Thursday, November 22, 2012

Happy Thanksgiving




I won’t lie. It’s a difficult holiday to enjoy since my mom died Nov. 30, 2010, just a few days after that year’s Thanksgiving.
Two years ago, Thanksgiving fell on Nov. 25. My mother was in her final days of battling a myelodisplastic syndrome, a blood cancer that’s ordinarily treatable in younger, healthier patients. She had elected to forego treatment, and so her days were numbered. My wife and kids and I ate Thanksgiving dinner at home, hoping my mother would be well enough to enjoy a family get-together that Saturday, the only day everyone in the family could manage to clear their schedules.
It didn’t work out. By Friday, the day after Thanksgiving, it was clear her death was imminent. She drifted in and out of consciousness, sometimes recognizing her children, sometimes not. I don’t remember the next few days very well. I don’t recall which days and nights I spent at her condo and which days and nights I spent at home waiting for the call. It all kind of blends together in my mind. Sitting on the couch at her place, sitting on the couch at home; reading deposition transcripts and briefs, struggling to work, to find something distract my mind from the inevitable. It’s all kind of a blur.
I do remember that I elected to stay home Monday night. That was November 29. A few of my siblings were staying at the condo, but she was essentially unresponsive and I’d spent an awful lot of time there in the weeks leading up to the end. I told myself I needed some sleep, but that was a lie. I was just burnt out.
You always remember the phone ringing in these awful situations. I wonder what it will be like in the future when landlines are no longer in use. There’s nothing like the ring of a landline phone in the middle of the night; it’s always the worst possible news.
So the call came around 3:00 a.m. – maybe 3:30 a.m. – on Tuesday, Nov. 30. It’s not that I didn’t know it was coming, and I wasn’t really sleeping anyway, but it’s really not any easier when you know it’s coming.
Anyone who’s lucky enough to be living in America has a lot to be thankful for. Trust me, I appreciate that. But I’d be lying if I didn’t say that Thanksgiving itself, as a holiday and a family celebration, will never be quite the same.

1 comment:

  1. This may sound counter intuitive but we should, as rational, emotionally developed human beings be grateful that we can grieve for those we love at their passing and for however long after that it takes to make sense of their absence.

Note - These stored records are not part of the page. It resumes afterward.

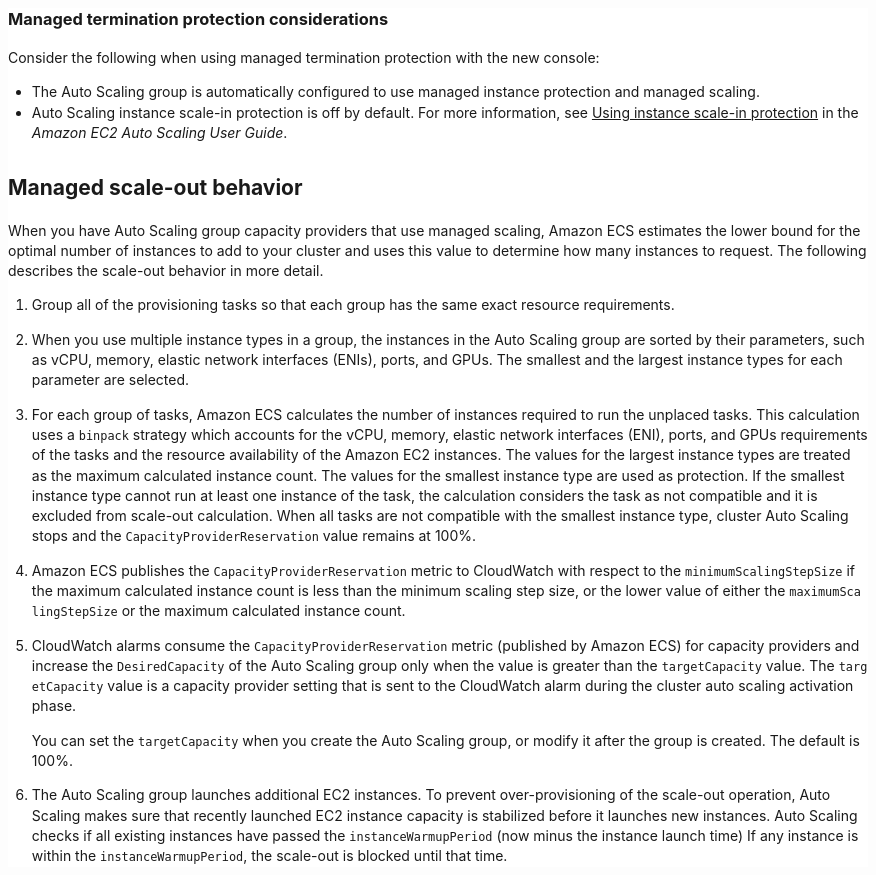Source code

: ### Managed termination protection considerations<a name="managed-termination-protection-considerations"></a>

Consider the following when using managed termination protection with the new console:
+ The Auto Scaling group is automatically configured to use managed instance protection and managed scaling\.
+ Auto Scaling instance scale\-in protection is off by default\. For more information, see [Using instance scale\-in protection](https://docs.aws.amazon.com/autoscaling/ec2/userguide/ec2-auto-scaling-instance-protection.html) in the *Amazon EC2 Auto Scaling User Guide*\.

## Managed scale\-out behavior<a name="managed-scaling-scaleout"></a>

When you have Auto Scaling group capacity providers that use managed scaling, Amazon ECS estimates the lower bound for the optimal number of instances to add to your cluster and uses this value to determine how many instances to request\. The following describes the scale\-out behavior in more detail\.

1. Group all of the provisioning tasks so that each group has the same exact resource requirements\.

1. When you use multiple instance types in a group, the instances in the Auto Scaling group are sorted by their parameters, such as vCPU, memory, elastic network interfaces \(ENIs\), ports, and GPUs\. The smallest and the largest instance types for each parameter are selected\.

1. For each group of tasks, Amazon ECS calculates the number of instances required to run the unplaced tasks\. This calculation uses a `binpack` strategy which accounts for the vCPU, memory, elastic network interfaces \(ENI\), ports, and GPUs requirements of the tasks and the resource availability of the Amazon EC2 instances\. The values for the largest instance types are treated as the maximum calculated instance count\. The values for the smallest instance type are used as protection\. If the smallest instance type cannot run at least one instance of the task, the calculation considers the task as not compatible and it is excluded from scale\-out calculation\. When all tasks are not compatible with the smallest instance type, cluster Auto Scaling stops and the `CapacityProviderReservation` value remains at 100%\.

1. Amazon ECS publishes the `CapacityProviderReservation` metric to CloudWatch with respect to the `minimumScalingStepSize` if the maximum calculated instance count is less than the minimum scaling step size, or the lower value of either the `maximumScalingStepSize` or the maximum calculated instance count\.

1. CloudWatch alarms consume the `CapacityProviderReservation` metric \(published by Amazon ECS\) for capacity providers and increase the `DesiredCapacity` of the Auto Scaling group only when the value is greater than the `targetCapacity` value\. The `targetCapacity` value is a capacity provider setting that is sent to the CloudWatch alarm during the cluster auto scaling activation phase\. 

   You can set the `targetCapacity` when you create the Auto Scaling group, or modify it after the group is created\. The default is 100%\.

1. The Auto Scaling group launches additional EC2 instances\. To prevent over\-provisioning of the scale\-out operation, Auto Scaling makes sure that recently launched EC2 instance capacity is stabilized before it launches new instances\. Auto Scaling checks if all existing instances have passed the `instanceWarmupPeriod` \(now minus the instance launch time\) If any instance is within the `instanceWarmupPeriod`, the scale\-out is blocked until that time\.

    I still my dad, my mom and my brother and sister who have died. I found out from a sibling, just a few days ago, that one of my younger sisters is "battling" lung cancer. She's always been hard to deal with and has her own demons but a.) she's blood and b.) she's been the best person she could be and the rock of her own family. I won't miss her tirades and rage, I will miss her.